Il a également insisté sur la nécessité d’une meilleure coordination dans la gestion des infrastructures physiques.
« il est plus facile de déployer que de réguler a posteriori », a-t-il reconnu, plaidant pour une anticipation accrue des règles d’installation et de partage.

Du côté du Maroc, Youness Ait Si Ahmad de l’ANRT a mis en avant un modèle fondé sur la mutualisation. Face à des coûts élevés et à des retours sur investissement longs, le partage des infrastructures s’impose comme une évidence.
« Aujourd’hui, tout le monde comprend qu’on ne peut plus se développer si l’on ne partage pas », a-t-il affirmé.
Le régulateur marocain a ainsi mis en place un cadre juridique renforcé, favorisé des accords entre opérateurs et encouragé la création de coentreprises pour accélérer le déploiement, avec des objectifs ambitieux de couverture et une baisse progressive des tarifs, preuve que concurrence et mutualisation peuvent coexister.

L’intervention d’Adja Aissatou Diop, cheffe de produit du projet Djoliba chez Orange Afrique et Moyen-Orient, a élargi la réflexion à l’échelle régionale.
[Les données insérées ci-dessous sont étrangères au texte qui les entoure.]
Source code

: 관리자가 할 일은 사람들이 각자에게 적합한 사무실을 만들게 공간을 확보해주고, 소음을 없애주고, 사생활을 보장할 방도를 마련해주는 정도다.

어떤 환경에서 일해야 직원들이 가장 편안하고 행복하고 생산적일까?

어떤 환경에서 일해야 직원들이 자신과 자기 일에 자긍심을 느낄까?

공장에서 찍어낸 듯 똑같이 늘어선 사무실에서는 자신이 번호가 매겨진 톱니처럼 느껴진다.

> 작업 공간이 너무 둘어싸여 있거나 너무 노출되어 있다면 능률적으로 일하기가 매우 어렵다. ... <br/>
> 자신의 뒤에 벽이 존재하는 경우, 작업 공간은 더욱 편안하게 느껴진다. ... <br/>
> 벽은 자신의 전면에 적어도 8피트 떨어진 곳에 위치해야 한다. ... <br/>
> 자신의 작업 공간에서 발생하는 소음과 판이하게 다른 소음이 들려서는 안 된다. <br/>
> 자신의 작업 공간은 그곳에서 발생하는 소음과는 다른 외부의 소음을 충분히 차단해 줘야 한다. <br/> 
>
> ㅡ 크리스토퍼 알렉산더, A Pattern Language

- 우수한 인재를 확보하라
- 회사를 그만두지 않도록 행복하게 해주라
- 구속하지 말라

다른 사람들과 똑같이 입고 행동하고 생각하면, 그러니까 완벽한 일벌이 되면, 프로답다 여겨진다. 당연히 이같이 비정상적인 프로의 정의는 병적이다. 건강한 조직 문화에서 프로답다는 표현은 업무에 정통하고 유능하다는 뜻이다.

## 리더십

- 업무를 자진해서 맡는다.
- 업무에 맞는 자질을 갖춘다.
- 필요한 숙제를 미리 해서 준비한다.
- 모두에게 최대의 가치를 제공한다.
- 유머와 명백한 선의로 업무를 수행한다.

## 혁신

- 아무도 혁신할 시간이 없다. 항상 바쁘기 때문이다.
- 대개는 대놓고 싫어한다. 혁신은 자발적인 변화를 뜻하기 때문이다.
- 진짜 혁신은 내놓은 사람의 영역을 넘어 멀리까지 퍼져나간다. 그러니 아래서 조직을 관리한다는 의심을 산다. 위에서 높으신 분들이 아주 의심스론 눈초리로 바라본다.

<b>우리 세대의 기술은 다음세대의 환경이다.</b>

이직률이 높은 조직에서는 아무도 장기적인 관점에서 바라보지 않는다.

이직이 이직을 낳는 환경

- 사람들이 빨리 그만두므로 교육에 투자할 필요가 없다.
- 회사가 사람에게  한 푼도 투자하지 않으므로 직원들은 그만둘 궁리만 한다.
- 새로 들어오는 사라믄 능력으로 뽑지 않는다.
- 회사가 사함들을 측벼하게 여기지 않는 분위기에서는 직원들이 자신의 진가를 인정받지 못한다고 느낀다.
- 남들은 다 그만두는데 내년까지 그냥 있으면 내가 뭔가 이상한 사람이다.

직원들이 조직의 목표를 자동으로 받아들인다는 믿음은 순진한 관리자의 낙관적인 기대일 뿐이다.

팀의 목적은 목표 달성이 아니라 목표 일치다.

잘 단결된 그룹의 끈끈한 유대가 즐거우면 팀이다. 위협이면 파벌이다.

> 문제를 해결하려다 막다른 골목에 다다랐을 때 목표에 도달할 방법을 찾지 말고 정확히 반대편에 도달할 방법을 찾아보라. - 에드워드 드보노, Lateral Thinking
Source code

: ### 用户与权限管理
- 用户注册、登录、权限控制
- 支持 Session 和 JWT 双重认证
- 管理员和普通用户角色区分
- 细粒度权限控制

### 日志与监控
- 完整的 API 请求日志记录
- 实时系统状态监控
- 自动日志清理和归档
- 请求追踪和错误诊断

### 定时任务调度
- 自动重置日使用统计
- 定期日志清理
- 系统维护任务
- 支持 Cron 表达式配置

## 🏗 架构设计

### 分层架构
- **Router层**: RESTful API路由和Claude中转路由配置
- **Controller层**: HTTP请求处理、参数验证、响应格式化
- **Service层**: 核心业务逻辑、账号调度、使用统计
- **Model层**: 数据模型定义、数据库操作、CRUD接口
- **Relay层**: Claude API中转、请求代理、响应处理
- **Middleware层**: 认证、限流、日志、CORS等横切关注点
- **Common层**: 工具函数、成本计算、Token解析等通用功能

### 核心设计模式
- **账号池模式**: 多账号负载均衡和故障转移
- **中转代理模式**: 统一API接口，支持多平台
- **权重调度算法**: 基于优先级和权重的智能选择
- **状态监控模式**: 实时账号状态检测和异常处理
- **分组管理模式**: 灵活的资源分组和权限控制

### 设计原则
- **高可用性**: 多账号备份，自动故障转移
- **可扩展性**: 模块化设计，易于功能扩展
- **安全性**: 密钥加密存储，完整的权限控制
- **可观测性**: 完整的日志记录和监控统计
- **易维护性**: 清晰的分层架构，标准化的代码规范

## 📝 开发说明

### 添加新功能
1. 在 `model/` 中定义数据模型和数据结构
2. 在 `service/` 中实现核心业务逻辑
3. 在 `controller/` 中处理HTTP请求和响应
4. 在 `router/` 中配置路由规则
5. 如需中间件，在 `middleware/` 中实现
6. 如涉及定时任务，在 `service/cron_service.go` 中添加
Elle a présenté ce réseau panafricain comme une réponse aux défis de connectivité et de résilience.
« Parfois, partager un réseau va au-delà des investissements ou des compétences techniques », a-t-elle souligné, évoquant les obstacles liés aux monopoles, aux disparités réglementaires et aux contraintes de capacité.

Elle a notamment insisté sur l’importance des partenariats et des accords à long terme pour sécuriser les infrastructures.
« Dans certains contextes, il ne s’agit même plus d’investissement ou de partage, mais simplement de gérer la pénurie », a-t-elle alerté, rappelant les fragilités persistantes de certains marchés africains.

Enfin, Gilbert Lumbu de Liquid Telecom RDC a insisté sur la nécessité de renforcer la collaboration entre acteurs. Dans un secteur encore marqué par des logiques de concurrence frontale, il a plaidé pour une approche plus collective.
« Chacun voulait construire son réseau, mais cela a conduit à des duplications coûteuses », a-t-il déploré.

Il a ainsi appelé à privilégier le co-investissement et les partenariats structurants, tout en soulignant l’importance d’un cadre réglementaire stable et incitatif.
« Il ne s’agit pas seulement de maximiser les profits à court terme, mais de bâtir un écosystème durable », a-t-il déclaré.

Le déploiement de la fibre optique en Afrique ne pourra s’accélérer sans une combinaison intelligente de régulation, de coopération entre acteurs et d’innovation dans les modèles économiques. Entre open access, mutualisation, co-investissement et intervention publique ciblée, les solutions existent, mais leur mise en œuvre exige une coordination fine et une vision de long terme.
Cette deuxième table ronde a ainsi confirmé que la connectivité du continent ne repose pas uniquement sur des infrastructures, mais sur des choix stratégiques où se croisent intérêts économiques, politiques publiques et impératifs sociaux, pour faire de la fibre optique un véritable levier de transformation numérique en Afrique.